(TEXT PASSAGE)
== Segment start ==

# Any one interested to build and sale this device?



## b2rtch (Jan 20, 2010)

Yesterday I designed and build a device to handle any sheet of plywood, MDF, particle board, sheet rock, sheet metal or any other large and cumbersome piece one person, no lifting and with ease.
I pick the sheet of 3/4" plywood in the rack (vertical) and I swing flat on my work table or table saw easily , one person with no lifting . 
The same device can be used to put the sheet back in the rack
In addition I use the device on my table saw as an in feed table
The same device can be used to unload or load a truck or a trailer, one person no lifting. 
I cannot say much about it because I want to try to sale the idea to someone.


----------



## a1Jim (Aug 9, 2008)

Sounds great Bert, Good luck on your marketing of this great idea.


----------



## Servelan (Oct 15, 2010)

If it's something the average woodworker can build, you could sell the plans. If not, check with companies like Rockler and Lee Valley. I'd like to have something like that in our shop; would make it a lot easier to manipulate large sheets of material, for sure.


----------



## b2rtch (Jan 20, 2010)

rick3ddd, this is not that at all. 
I believe that my idea could be sold for around $150.00 and it is much more versatile than the cart above.


----------



## Chriskmb5150 (Dec 23, 2009)

I would patent the design before divulging any more info on a public forum.
just my 2c


----------



## PurpLev (May 30, 2008)

bert, if you're interested in finding someone to manufacture and sell you idea - LJ may not be your audience of choice. you'd have to contact the mfg. Grizzly, rockler, woodcraft, lee valley, Jet (WMH) etc. as suggested - If this is a fully developed idea and you can prove that it works - it would be best to patent it before going public with it.


----------



## Dark_Lightning (Nov 20, 2009)

Bert, your best bet is to do a patent search first, to look for what is called "prior art". If yours looks too much like what is out there already, it'll not be granted a patent.

beewood, I wonder why the tune "Trust in Me" as sung by Kaa from the Jungle Book is in my head, now?


----------



## boboswin (May 23, 2007)

Patent it Bert. Then if it is patentable come forward and ask for quotes for a build.


----------



## b2rtch (Jan 20, 2010)

I just check the patent office web site, it costs about $800.00 to patent anything , with out talking about the hassle.
Do I want to do that?


----------



## Gregn (Mar 26, 2010)

== Segment end ==

(TASK INSTRUCTIONS)
a. In the forum thread, pull out the passage from "Yesterday I designed" to "idea to someone.".
b. In the forum thread, how much does b2rtch say it costs to patent anything?

(RECORDED INFORMATION)
== Segment start ==

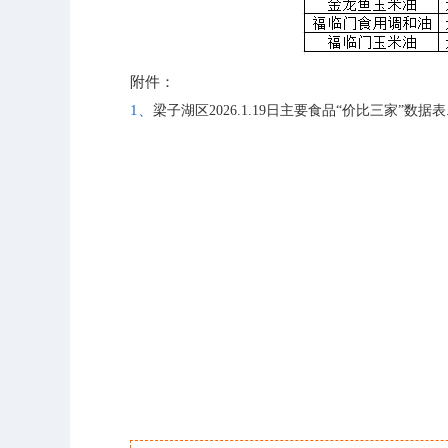
附件：
1、
梁子湖区2026.1.19日主要食品“价比三家”数据表.x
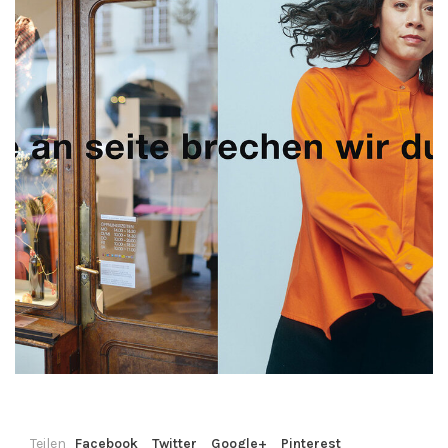
Teilen
Facebook
Twitter
Google+
Pinterest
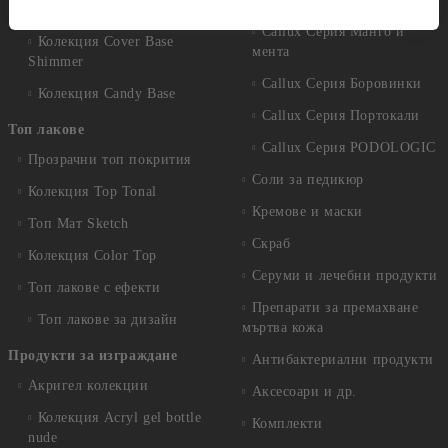
Base
Callux Серия Манго и
Колекция Cover Base
мента
Shimmer
Callux Серия Боровинки
Колекция Candy Base
Callux Серия Портокали
Топ лакове
Callux Серия PODOLOGIC
Прозрачни топ покрития
Соли за педикюр
Колекция Top Tonal
Кремове и маски
Топ Мат Sketch
Скраб
Колекция Color Top
Серуми и лечебни продукти
Топ лакове с ефекти
Препарати за премахване
Топ лакове за дизайн
мъртва кожа
Продукти за изграждане
Антибактериални продукти
Акригел колекции
Аксесоари и др.
Колекция Acryl gel bottle
Комплекти
nude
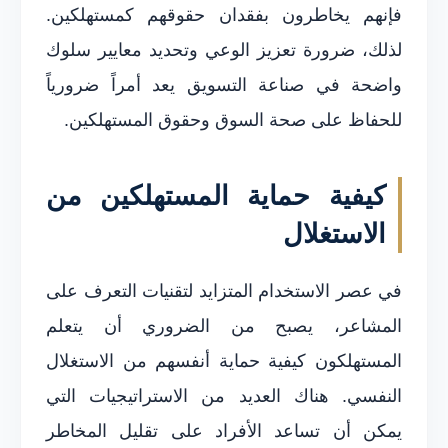
فإنهم يخاطرون بفقدان حقوقهم كمستهلكين.
لذلك، ضرورة تعزيز الوعي وتحديد معايير سلوك
واضحة في صناعة التسويق يعد أمراً ضرورياً
للحفاظ على صحة السوق وحقوق المستهلكين.
كيفية حماية المستهلكين من
الاستغلال
في عصر الاستخدام المتزايد لتقنيات التعرف على
المشاعر، يصبح من الضروري أن يتعلم
المستهلكون كيفية حماية أنفسهم من الاستغلال
النفسي. هناك العديد من الاستراتيجيات التي
يمكن أن تساعد الأفراد على تقليل المخاطر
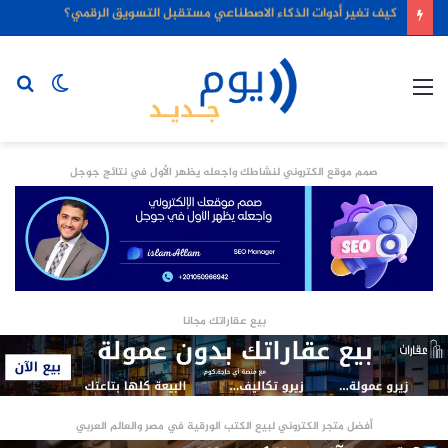
كيف تغير أدوات الذكاء الاصطناعي مستقبل التسويق الرقمي؟
القائمة
الوضع
بح
المظلم
عن
صمم موقع الكتروني لنشاطك واجعله يظهر الأول في نتائج جوجل
بيع عقاراتك مجانا
أفضل متجر الكتروني لبيع الكتب الورقية في مصر والعالم العربي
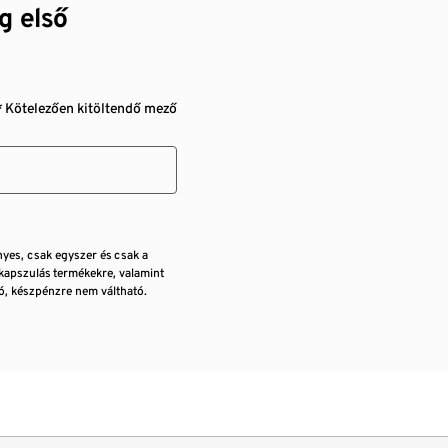
g első
* Kötelezően kitöltendő mező
nyes, csak egyszer és csak a
kapszulás termékekre, valamint
, készpénzre nem váltható.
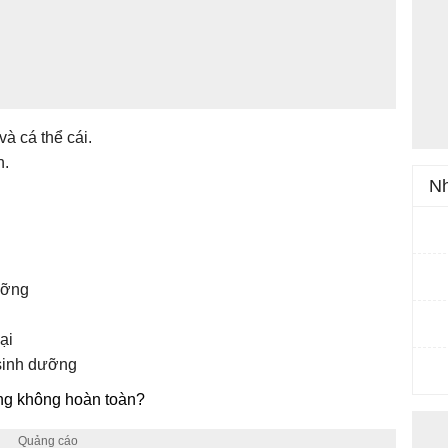
à cá thể cái.
n.
Nh
ưỡng
ại
 sinh dưỡng
ồng không hoàn toàn?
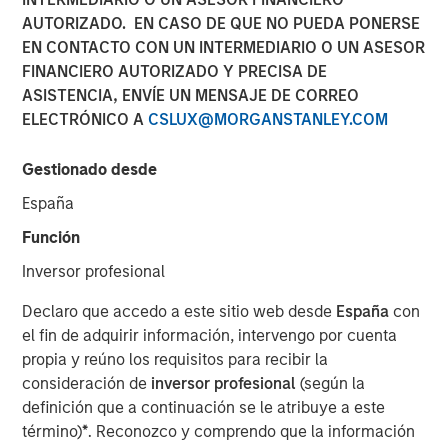
AUTORIZADO. EN CASO DE QUE NO PUEDA PONERSE
10 MAYO 2022
EN CONTACTO CON UN INTERMEDIARIO O UN ASESOR
FINANCIERO AUTORIZADO Y PRECISA DE
ASISTENCIA, ENVÍE UN MENSAJE DE CORREO
The Authors
ELECTRÓNICO A
CSLUX@MORGANSTANLEY.COM
Michael Mauboussin
Gestionado desde
Managing Director
España
Dan Callahan, CFA
Función
Vice President
Inversor profesional
Declaro que accedo a este sitio web desde
España
con
el fin de adquirir información, intervengo por cuenta
propia y reúno los requisitos para recibir la
Redistribution of Value via Capital Allocation
consideración de
inversor profesional
(según la
definición que a continuación se le atribuye a este
The goal of capital allocation, arguably
término)
*
. Reconozco y comprendo que la información
management's most important task, is to put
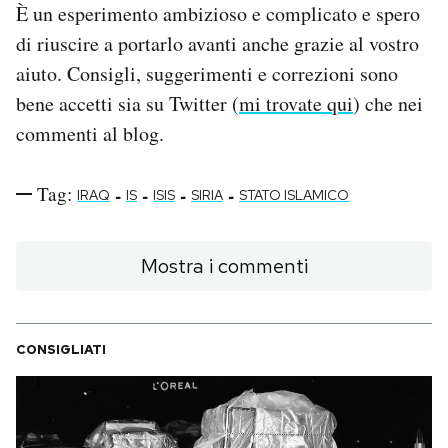
È un esperimento ambizioso e complicato e spero
di riuscire a portarlo avanti anche grazie al vostro
aiuto. Consigli, suggerimenti e correzioni sono
bene accetti sia su Twitter (
mi trovate qui
) che nei
commenti al blog.
Tag:
-
-
-
-
IRAQ
IS
ISIS
SIRIA
STATO ISLAMICO
Mostra i commenti
CONSIGLIATI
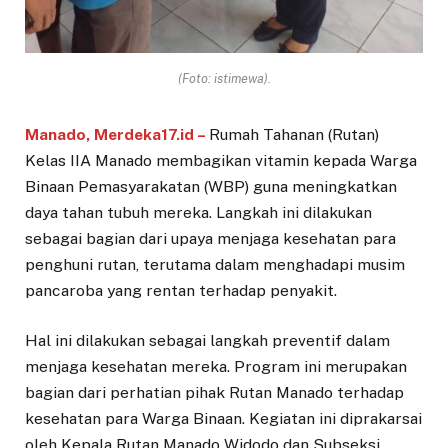
(Foto: istimewa).
Manado, Merdeka17.id –
Rumah Tahanan (Rutan)
Kelas IIA Manado membagikan vitamin kepada Warga
Binaan Pemasyarakatan (WBP) guna meningkatkan
daya tahan tubuh mereka. Langkah ini dilakukan
sebagai bagian dari upaya menjaga kesehatan para
penghuni rutan, terutama dalam menghadapi musim
pancaroba yang rentan terhadap penyakit.
Hal ini dilakukan sebagai langkah preventif dalam
menjaga kesehatan mereka. Program ini merupakan
bagian dari perhatian pihak Rutan Manado terhadap
kesehatan para Warga Binaan. Kegiatan ini diprakarsai
oleh Kepala Rutan Manado Widodo dan Subseksi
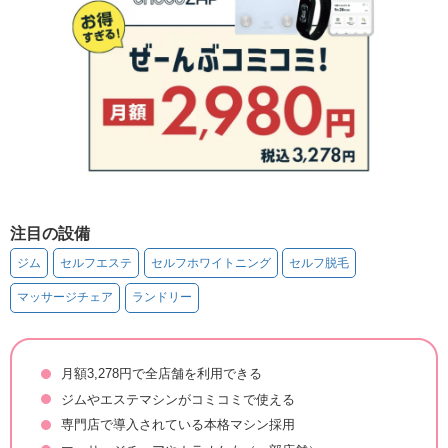
注目の設備
ジム
セルフエステ
セルフホワイトニング
セルフ脱毛
マッサージチェア
ランドリー
月額3,278円で全店舗を利用できる
ジムやエステマシンがコミコミで使える
専門店で導入されている本格マシン採用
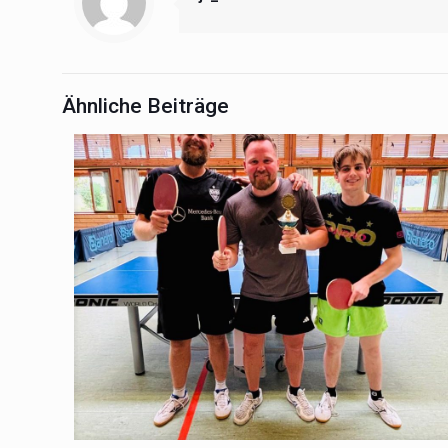
Ähnliche Beiträge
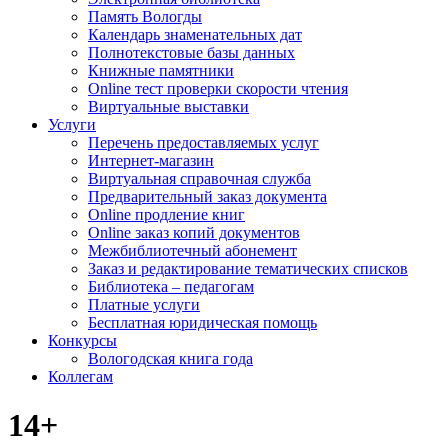
Память Вологды
Календарь знаменательных дат
Полнотекстовые базы данных
Книжные памятники
Online тест проверки скорости чтения
Виртуальные выставки
Услуги
Перечень предоставляемых услуг
Интернет-магазин
Виртуальная справочная служба
Предварительный заказ документа
Online продление книг
Online заказ копий документов
Межбиблиотечный абонемент
Заказ и редактирование тематических списков
Библиотека – педагогам
Платные услуги
Бесплатная юридическая помощь
Конкурсы
Вологодская книга года
Коллегам
14+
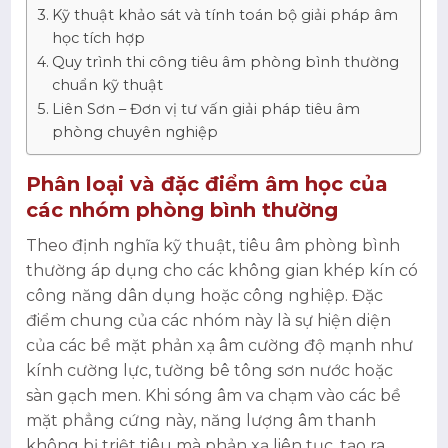
Kỹ thuật khảo sát và tính toán bộ giải pháp âm
học tích hợp
Quy trình thi công tiêu âm phòng bình thường
chuẩn kỹ thuật
Liên Sơn – Đơn vị tư vấn giải pháp tiêu âm
phòng chuyên nghiệp
Phân loại và đặc điểm âm học của
các nhóm phòng bình thường
Theo định nghĩa kỹ thuật, tiêu âm phòng bình
thường áp dụng cho các không gian khép kín có
công năng dân dụng hoặc công nghiệp. Đặc
điểm chung của các nhóm này là sự hiện diện
của các bề mặt phản xạ âm cường độ mạnh như
kính cường lực, tường bê tông sơn nước hoặc
sàn gạch men. Khi sóng âm va chạm vào các bề
mặt phẳng cứng này, năng lượng âm thanh
không bị triệt tiêu mà phản xạ liên tục, tạo ra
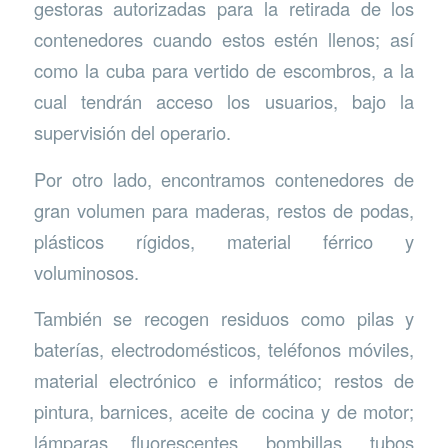
gestoras autorizadas para la retirada de los
contenedores cuando estos estén llenos; así
como la cuba para vertido de escombros, a la
cual tendrán acceso los usuarios, bajo la
supervisión del operario.
Por otro lado, encontramos contenedores de
gran volumen para maderas, restos de podas,
plásticos rígidos, material férrico y
voluminosos.
También se recogen residuos como pilas y
baterías, electrodomésticos, teléfonos móviles,
material electrónico e informático; restos de
pintura, barnices, aceite de cocina y de motor;
lámparas fluorescentes, bombillas, tubos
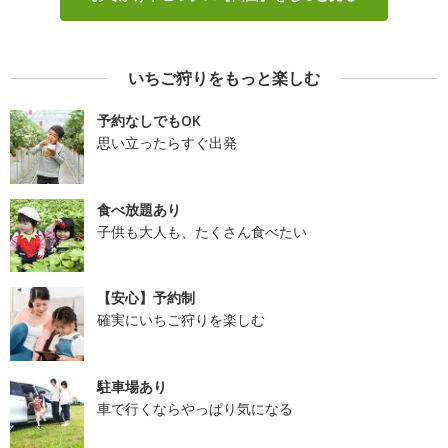
いちご狩りをもっと楽しむ
予約なしでもOK
思い立ったらすぐ出発
食べ放題あり
子供も大人も、たくさん食べたい
【安心】予約制
確実にいちご狩りを楽しむ
駐車場あり
車で行くならやっぱり気になる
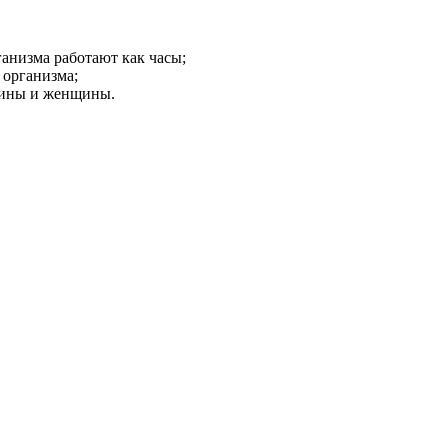
рганизма работают как часы;
 организма;
чины и женщины.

== Segment end ==

(ANSWERS FOR THE EXERCISE)
a.
Yesterday I designed and build a device to handle any sheet of plywood, MDF, particle board, sheet rock, sheet metal or any other large and cumbersome piece one person, no lifting and with ease.
I pick the sheet of 3/4" plywood in the rack (vertical) and I swing flat on my work table or table saw easily , one person with no lifting . 
The same device can be used to put the sheet back in the rack
In addition I use the device on my table saw as an in feed table
The same device can be used to unload or load a truck or a trailer, one person no lifting. 
I cannot say much about it because I want to try to sale the idea to someone.

b. About $800.00